Stored data entries:
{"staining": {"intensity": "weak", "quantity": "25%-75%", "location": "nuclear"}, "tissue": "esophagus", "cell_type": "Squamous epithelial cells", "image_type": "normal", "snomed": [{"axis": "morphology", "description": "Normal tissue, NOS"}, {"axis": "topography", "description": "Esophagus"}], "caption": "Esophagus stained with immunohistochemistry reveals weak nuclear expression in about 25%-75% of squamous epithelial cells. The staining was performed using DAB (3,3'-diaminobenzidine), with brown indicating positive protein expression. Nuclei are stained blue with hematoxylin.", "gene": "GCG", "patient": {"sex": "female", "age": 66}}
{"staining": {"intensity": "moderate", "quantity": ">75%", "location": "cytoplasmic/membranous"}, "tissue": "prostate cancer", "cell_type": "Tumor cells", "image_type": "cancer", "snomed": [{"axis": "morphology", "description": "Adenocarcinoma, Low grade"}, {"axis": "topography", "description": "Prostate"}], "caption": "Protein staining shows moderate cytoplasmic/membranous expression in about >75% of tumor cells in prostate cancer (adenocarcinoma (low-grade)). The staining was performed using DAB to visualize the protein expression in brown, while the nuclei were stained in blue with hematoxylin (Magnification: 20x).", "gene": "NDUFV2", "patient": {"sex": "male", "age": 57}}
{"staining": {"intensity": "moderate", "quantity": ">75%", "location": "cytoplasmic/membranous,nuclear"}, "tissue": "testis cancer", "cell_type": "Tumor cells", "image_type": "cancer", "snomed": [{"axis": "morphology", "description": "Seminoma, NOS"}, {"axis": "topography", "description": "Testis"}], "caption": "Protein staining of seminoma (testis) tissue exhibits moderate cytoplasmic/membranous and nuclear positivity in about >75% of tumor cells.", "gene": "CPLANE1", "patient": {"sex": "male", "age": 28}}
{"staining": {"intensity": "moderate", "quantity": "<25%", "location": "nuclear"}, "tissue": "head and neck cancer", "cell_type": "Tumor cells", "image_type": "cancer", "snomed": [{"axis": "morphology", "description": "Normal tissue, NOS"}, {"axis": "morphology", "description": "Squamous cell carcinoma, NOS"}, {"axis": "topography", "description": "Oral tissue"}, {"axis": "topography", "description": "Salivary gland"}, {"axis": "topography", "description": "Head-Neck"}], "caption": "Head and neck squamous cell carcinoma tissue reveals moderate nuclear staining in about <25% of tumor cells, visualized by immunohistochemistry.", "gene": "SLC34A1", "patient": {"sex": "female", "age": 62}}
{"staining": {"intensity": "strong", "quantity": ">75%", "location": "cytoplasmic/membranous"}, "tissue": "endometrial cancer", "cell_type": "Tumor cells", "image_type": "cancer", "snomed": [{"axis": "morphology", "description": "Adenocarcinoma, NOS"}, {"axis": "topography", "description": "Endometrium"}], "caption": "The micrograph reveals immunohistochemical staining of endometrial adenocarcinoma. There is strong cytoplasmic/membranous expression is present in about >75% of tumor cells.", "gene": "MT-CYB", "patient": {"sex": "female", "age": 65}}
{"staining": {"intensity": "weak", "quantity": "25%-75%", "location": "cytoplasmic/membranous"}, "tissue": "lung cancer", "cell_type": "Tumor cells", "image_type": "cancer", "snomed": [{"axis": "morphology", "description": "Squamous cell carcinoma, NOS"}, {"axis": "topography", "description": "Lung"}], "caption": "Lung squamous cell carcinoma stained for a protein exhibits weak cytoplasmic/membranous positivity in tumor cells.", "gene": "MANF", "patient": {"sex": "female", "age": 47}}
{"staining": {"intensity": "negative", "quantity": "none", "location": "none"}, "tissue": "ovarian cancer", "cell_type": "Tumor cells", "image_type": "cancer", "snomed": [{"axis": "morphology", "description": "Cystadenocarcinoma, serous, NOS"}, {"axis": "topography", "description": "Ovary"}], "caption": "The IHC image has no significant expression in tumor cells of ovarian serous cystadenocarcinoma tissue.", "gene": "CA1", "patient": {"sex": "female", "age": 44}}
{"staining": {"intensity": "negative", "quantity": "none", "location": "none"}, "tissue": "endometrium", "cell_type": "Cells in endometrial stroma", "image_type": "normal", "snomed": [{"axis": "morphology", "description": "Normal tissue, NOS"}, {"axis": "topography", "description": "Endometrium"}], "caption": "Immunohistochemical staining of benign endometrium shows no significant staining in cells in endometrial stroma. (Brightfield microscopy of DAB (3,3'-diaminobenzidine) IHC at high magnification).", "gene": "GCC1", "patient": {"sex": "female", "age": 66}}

■ **Task description**:
Each line of the data above should appear again in your answer, exactly as given.

■ **Answer for the task**:
{"staining": {"intensity": "weak", "quantity": "25%-75%", "location": "nuclear"}, "tissue": "esophagus", "cell_type": "Squamous epithelial cells", "image_type": "normal", "snomed": [{"axis": "morphology", "description": "Normal tissue, NOS"}, {"axis": "topography", "description": "Esophagus"}], "caption": "Esophagus stained with immunohistochemistry reveals weak nuclear expression in about 25%-75% of squamous epithelial cells. The staining was performed using DAB (3,3'-diaminobenzidine), with brown indicating positive protein expression. Nuclei are stained blue with hematoxylin.", "gene": "GCG", "patient": {"sex": "female", "age": 66}}
{"staining": {"intensity": "moderate", "quantity": ">75%", "location": "cytoplasmic/membranous"}, "tissue": "prostate cancer", "cell_type": "Tumor cells", "image_type": "cancer", "snomed": [{"axis": "morphology", "description": "Adenocarcinoma, Low grade"}, {"axis": "topography", "description": "Prostate"}], "caption": "Protein staining shows moderate cytoplasmic/membranous expression in about >75% of tumor cells in prostate cancer (adenocarcinoma (low-grade)). The staining was performed using DAB to visualize the protein expression in brown, while the nuclei were stained in blue with hematoxylin (Magnification: 20x).", "gene": "NDUFV2", "patient": {"sex": "male", "age": 57}}
{"staining": {"intensity": "moderate", "quantity": ">75%", "location": "cytoplasmic/membranous,nuclear"}, "tissue": "testis cancer", "cell_type": "Tumor cells", "image_type": "cancer", "snomed": [{"axis": "morphology", "description": "Seminoma, NOS"}, {"axis": "topography", "description": "Testis"}], "caption": "Protein staining of seminoma (testis) tissue exhibits moderate cytoplasmic/membranous and nuclear positivity in about >75% of tumor cells.", "gene": "CPLANE1", "patient": {"sex": "male", "age": 28}}
{"staining": {"intensity": "moderate", "quantity": "<25%", "location": "nuclear"}, "tissue": "head and neck cancer", "cell_type": "Tumor cells", "image_type": "cancer", "snomed": [{"axis": "morphology", "description": "Normal tissue, NOS"}, {"axis": "morphology", "description": "Squamous cell carcinoma, NOS"}, {"axis": "topography", "description": "Oral tissue"}, {"axis": "topography", "description": "Salivary gland"}, {"axis": "topography", "description": "Head-Neck"}], "caption": "Head and neck squamous cell carcinoma tissue reveals moderate nuclear staining in about <25% of tumor cells, visualized by immunohistochemistry.", "gene": "SLC34A1", "patient": {"sex": "female", "age": 62}}
{"staining": {"intensity": "strong", "quantity": ">75%", "location": "cytoplasmic/membranous"}, "tissue": "endometrial cancer", "cell_type": "Tumor cells", "image_type": "cancer", "snomed": [{"axis": "morphology", "description": "Adenocarcinoma, NOS"}, {"axis": "topography", "description": "Endometrium"}], "caption": "The micrograph reveals immunohistochemical staining of endometrial adenocarcinoma. There is strong cytoplasmic/membranous expression is present in about >75% of tumor cells.", "gene": "MT-CYB", "patient": {"sex": "female", "age": 65}}
{"staining": {"intensity": "weak", "quantity": "25%-75%", "location": "cytoplasmic/membranous"}, "tissue": "lung cancer", "cell_type": "Tumor cells", "image_type": "cancer", "snomed": [{"axis": "morphology", "description": "Squamous cell carcinoma, NOS"}, {"axis": "topography", "description": "Lung"}], "caption": "Lung squamous cell carcinoma stained for a protein exhibits weak cytoplasmic/membranous positivity in tumor cells.", "gene": "MANF", "patient": {"sex": "female", "age": 47}}
{"staining": {"intensity": "negative", "quantity": "none", "location": "none"}, "tissue": "ovarian cancer", "cell_type": "Tumor cells", "image_type": "cancer", "snomed": [{"axis": "morphology", "description": "Cystadenocarcinoma, serous, NOS"}, {"axis": "topography", "description": "Ovary"}], "caption": "The IHC image has no significant expression in tumor cells of ovarian serous cystadenocarcinoma tissue.", "gene": "CA1", "patient": {"sex": "female", "age": 44}}
{"staining": {"intensity": "negative", "quantity": "none", "location": "none"}, "tissue": "endometrium", "cell_type": "Cells in endometrial stroma", "image_type": "normal", "snomed": [{"axis": "morphology", "description": "Normal tissue, NOS"}, {"axis": "topography", "description": "Endometrium"}], "caption": "Immunohistochemical staining of benign endometrium shows no significant staining in cells in endometrial stroma. (Brightfield microscopy of DAB (3,3'-diaminobenzidine) IHC at high magnification).", "gene": "GCC1", "patient": {"sex": "female", "age": 66}}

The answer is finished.